Work required: Transcribe every line of the entries below without changing anything, and leave the pictures out.

Extracted records
-- -- --
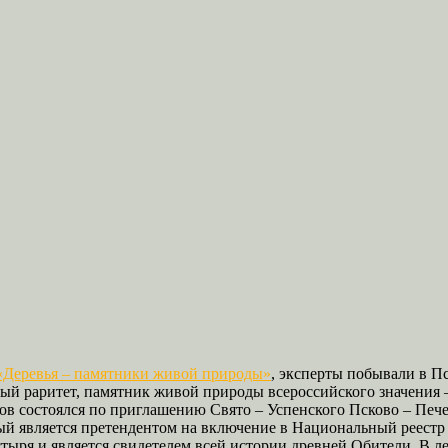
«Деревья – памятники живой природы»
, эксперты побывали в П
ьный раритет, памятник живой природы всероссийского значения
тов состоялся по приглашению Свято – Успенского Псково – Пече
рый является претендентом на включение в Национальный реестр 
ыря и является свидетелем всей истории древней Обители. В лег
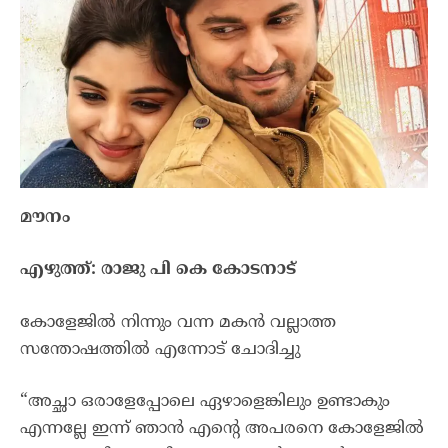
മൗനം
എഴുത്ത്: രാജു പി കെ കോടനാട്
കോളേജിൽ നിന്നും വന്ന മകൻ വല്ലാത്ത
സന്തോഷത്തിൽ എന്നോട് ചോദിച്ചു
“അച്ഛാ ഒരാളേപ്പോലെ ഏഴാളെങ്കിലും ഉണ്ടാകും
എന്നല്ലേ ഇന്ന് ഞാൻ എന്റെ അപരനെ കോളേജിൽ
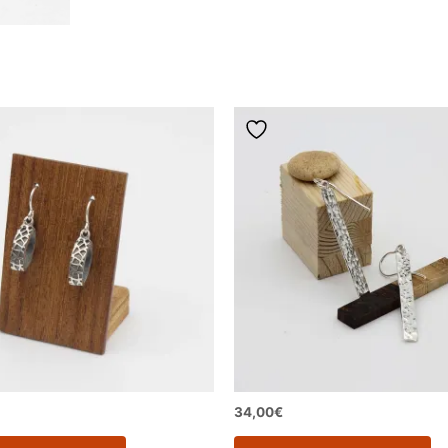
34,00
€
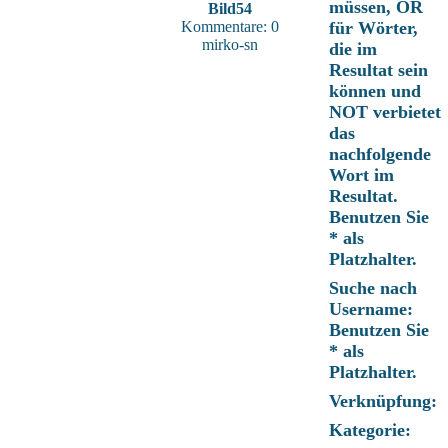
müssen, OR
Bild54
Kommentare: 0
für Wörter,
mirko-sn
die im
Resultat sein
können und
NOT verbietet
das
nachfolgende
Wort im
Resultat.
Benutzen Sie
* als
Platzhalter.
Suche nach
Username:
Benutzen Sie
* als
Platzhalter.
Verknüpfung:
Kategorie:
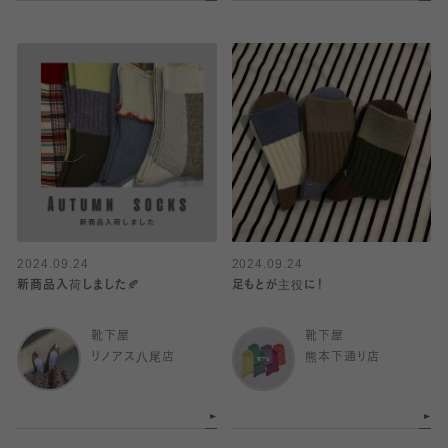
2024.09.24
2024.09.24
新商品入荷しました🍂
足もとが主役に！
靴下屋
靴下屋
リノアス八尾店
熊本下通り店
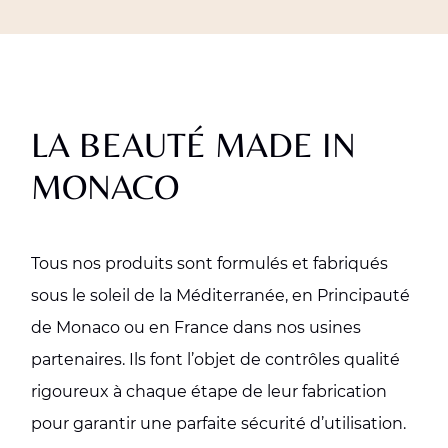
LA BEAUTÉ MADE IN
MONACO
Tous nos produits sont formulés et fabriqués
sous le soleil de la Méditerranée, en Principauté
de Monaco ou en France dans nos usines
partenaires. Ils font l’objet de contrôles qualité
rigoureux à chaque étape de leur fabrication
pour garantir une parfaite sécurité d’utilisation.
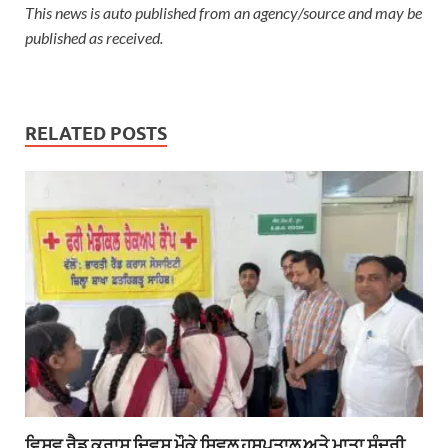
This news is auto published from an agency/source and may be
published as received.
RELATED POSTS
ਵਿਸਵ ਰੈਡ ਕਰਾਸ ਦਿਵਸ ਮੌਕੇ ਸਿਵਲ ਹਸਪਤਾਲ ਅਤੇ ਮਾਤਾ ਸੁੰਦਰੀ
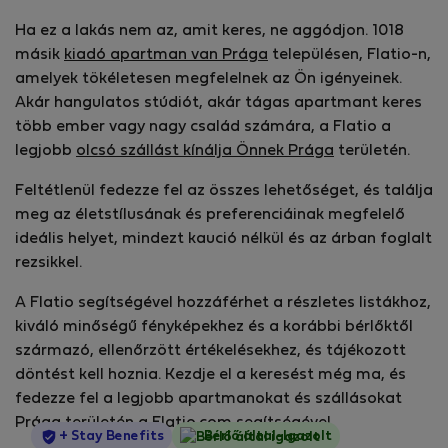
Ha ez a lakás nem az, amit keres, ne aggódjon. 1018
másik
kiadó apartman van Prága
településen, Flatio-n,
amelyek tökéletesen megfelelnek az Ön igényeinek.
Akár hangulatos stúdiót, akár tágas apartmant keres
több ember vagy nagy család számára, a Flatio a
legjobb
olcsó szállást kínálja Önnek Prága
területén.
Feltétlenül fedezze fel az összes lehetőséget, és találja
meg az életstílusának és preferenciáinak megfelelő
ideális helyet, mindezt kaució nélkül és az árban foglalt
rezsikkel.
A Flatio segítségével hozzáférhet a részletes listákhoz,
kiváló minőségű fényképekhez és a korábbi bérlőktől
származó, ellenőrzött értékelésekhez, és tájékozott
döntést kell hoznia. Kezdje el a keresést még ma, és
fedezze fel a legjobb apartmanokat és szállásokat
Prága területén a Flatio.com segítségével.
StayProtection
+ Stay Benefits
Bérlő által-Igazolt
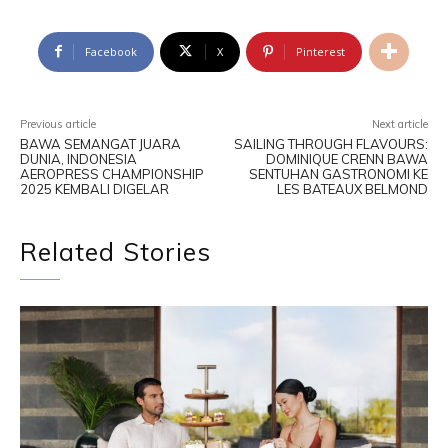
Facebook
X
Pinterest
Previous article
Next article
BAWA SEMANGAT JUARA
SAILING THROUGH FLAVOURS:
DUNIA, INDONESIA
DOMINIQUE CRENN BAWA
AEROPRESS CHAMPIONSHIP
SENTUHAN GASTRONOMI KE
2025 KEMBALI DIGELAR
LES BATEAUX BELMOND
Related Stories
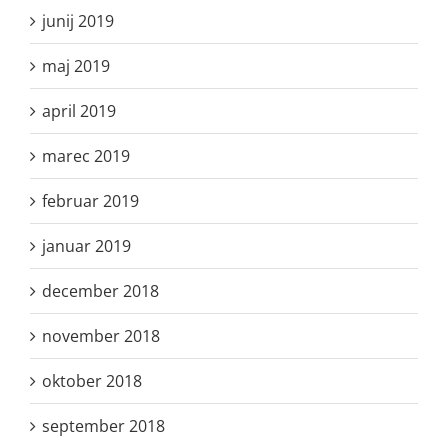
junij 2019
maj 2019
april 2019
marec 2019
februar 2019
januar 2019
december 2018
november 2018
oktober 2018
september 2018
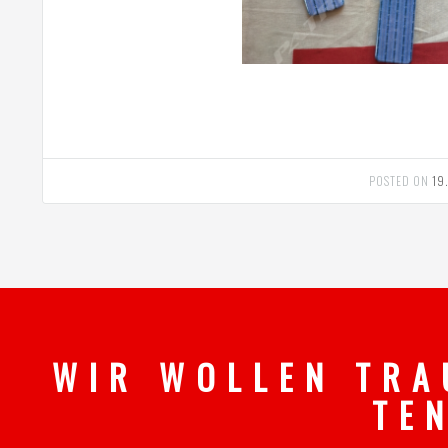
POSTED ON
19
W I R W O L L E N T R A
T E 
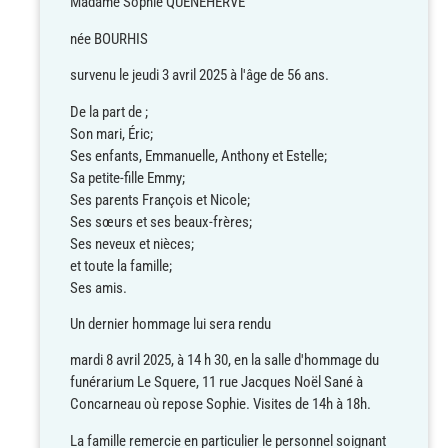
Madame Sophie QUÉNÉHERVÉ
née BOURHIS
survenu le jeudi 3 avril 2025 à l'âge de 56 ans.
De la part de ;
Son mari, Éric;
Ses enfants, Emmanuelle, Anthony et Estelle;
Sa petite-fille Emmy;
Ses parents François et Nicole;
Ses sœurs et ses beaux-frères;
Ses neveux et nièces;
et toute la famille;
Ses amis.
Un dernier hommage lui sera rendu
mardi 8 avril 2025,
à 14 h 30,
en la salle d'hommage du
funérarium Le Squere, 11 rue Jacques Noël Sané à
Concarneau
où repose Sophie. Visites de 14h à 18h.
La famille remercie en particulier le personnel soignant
-- -- --
Worked solution:
«Деревья – памятники живой природы»
, эксперты побывали в П
ьный раритет, памятник живой природы всероссийского значения
тов состоялся по приглашению Свято – Успенского Псково – Пече
рый является претендентом на включение в Национальный реестр 
ыря и является свидетелем всей истории древней Обители. В лег
മൗനം
എഴുത്ത്: രാജു പി കെ കോടനാട്
കോളേജിൽ നിന്നും വന്ന മകൻ വല്ലാത്ത
സന്തോഷത്തിൽ എന്നോട് ചോദിച്ചു
“അച്ഛാ ഒരാളേപ്പോലെ ഏഴാളെങ്കിലും ഉണ്ടാകും
എന്നല്ലേ ഇന്ന് ഞാൻ എന്റെ അപരനെ കോളേജിൽ
34,00
€
müssen, OR
Bild54
Kommentare: 0
für Wörter,
mirko-sn
die im
Resultat sein
können und
NOT verbietet
das
nachfolgende
Wort im
Resultat.
Benutzen Sie
* als
Platzhalter.
Suche nach
Username:
Benutzen Sie
* als
Platzhalter.
Verknüpfung:
Kategorie:
2024.09.24
2024.09.24
新商品入荷しました🍂
足もとが主役に！
靴下屋
靴下屋
リノアス八尾店
熊本下通り店
LA BEAUTÉ MADE IN
MONACO
Tous nos produits sont formulés et fabriqués
sous le soleil de la Méditerranée, en Principauté
de Monaco ou en France dans nos usines
partenaires. Ils font l’objet de contrôles qualité
rigoureux à chaque étape de leur fabrication
pour garantir une parfaite sécurité d’utilisation.
This news is auto published from an agency/source and may be
published as received.
RELATED POSTS
ਵਿਸਵ ਰੈਡ ਕਰਾਸ ਦਿਵਸ ਮੌਕੇ ਸਿਵਲ ਹਸਪਤਾਲ ਅਤੇ ਮਾਤਾ ਸੁੰਦਰੀ
Ha ez a lakás nem az, amit keres, ne aggódjon. 1018
másik
kiadó apartman van Prága
településen, Flatio-n,
amelyek tökéletesen megfelelnek az Ön igényeinek.
Akár hangulatos stúdiót, akár tágas apartmant keres
több ember vagy nagy család számára, a Flatio a
legjobb
olcsó szállást kínálja Önnek Prága
területén.
Feltétlenül fedezze fel az összes lehetőséget, és találja
meg az életstílusának és preferenciáinak megfelelő
ideális helyet, mindezt kaució nélkül és az árban foglalt
rezsikkel.
A Flatio segítségével hozzáférhet a részletes listákhoz,
kiváló minőségű fényképekhez és a korábbi bérlőktől
származó, ellenőrzött értékelésekhez, és tájékozott
döntést kell hoznia. Kezdje el a keresést még ma, és
fedezze fel a legjobb apartmanokat és szállásokat
Prága területén a Flatio.com segítségével.
StayProtection
+ Stay Benefits
Bérlő által-Igazolt
Facebook
X
Pinterest
Previous article
Next article
BAWA SEMANGAT JUARA
SAILING THROUGH FLAVOURS:
DUNIA, INDONESIA
DOMINIQUE CRENN BAWA
AEROPRESS CHAMPIONSHIP
SENTUHAN GASTRONOMI KE
2025 KEMBALI DIGELAR
LES BATEAUX BELMOND
Related Stories
junij 2019
maj 2019
april 2019
marec 2019
februar 2019
januar 2019
december 2018
november 2018
oktober 2018
september 2018
POSTED ON
19
W I R W O L L E N T R A
T E 
Madame Sophie QUÉNÉHERVÉ
née BOURHIS
survenu le jeudi 3 avril 2025 à l'âge de 56 ans.
De la part de ;
Son mari, Éric;
Ses enfants, Emmanuelle, Anthony et Estelle;
Sa petite-fille Emmy;
Ses parents François et Nicole;
Ses sœurs et ses beaux-frères;
Ses neveux et nièces;
et toute la famille;
Ses amis.
Un dernier hommage lui sera rendu
mardi 8 avril 2025,
à 14 h 30,
en la salle d'hommage du
funérarium Le Squere, 11 rue Jacques Noël Sané à
Concarneau
où repose Sophie. Visites de 14h à 18h.
La famille remercie en particulier le personnel soignant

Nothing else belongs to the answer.